Output the lines of the records that begin with the line containing "Looking at this thermometer, and" and end with the line containing "Answer: **28** °C", both included, as a JSON list of strings with one string per line and no blank lines.

--- Task material ---

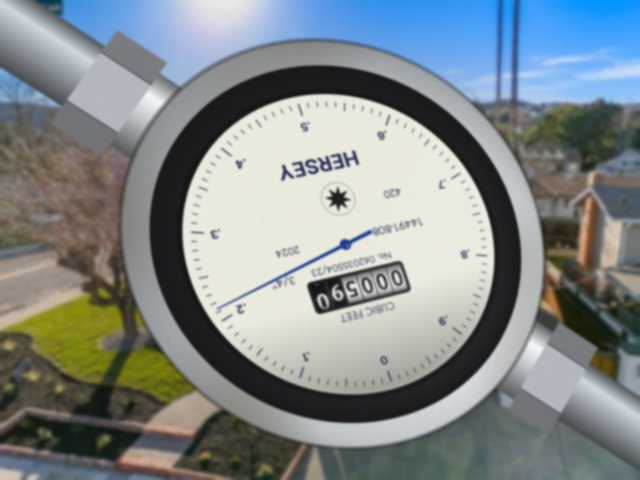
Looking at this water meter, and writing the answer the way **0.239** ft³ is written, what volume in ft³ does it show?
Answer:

---
--- Task material ---

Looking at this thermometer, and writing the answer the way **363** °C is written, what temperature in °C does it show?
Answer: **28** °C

---
--- Task material ---

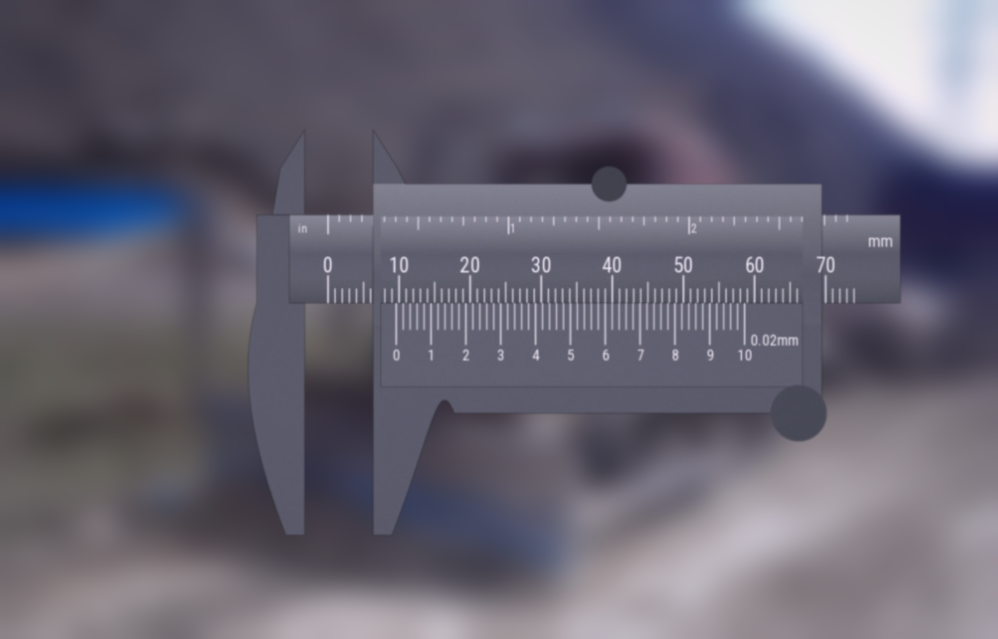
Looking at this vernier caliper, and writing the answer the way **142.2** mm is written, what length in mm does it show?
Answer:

---

▶ Output for this task
[
  "Looking at this thermometer, and writing the answer the way **363** °C is written, what temperature in °C does it show?",
  "Answer: **28** °C"
]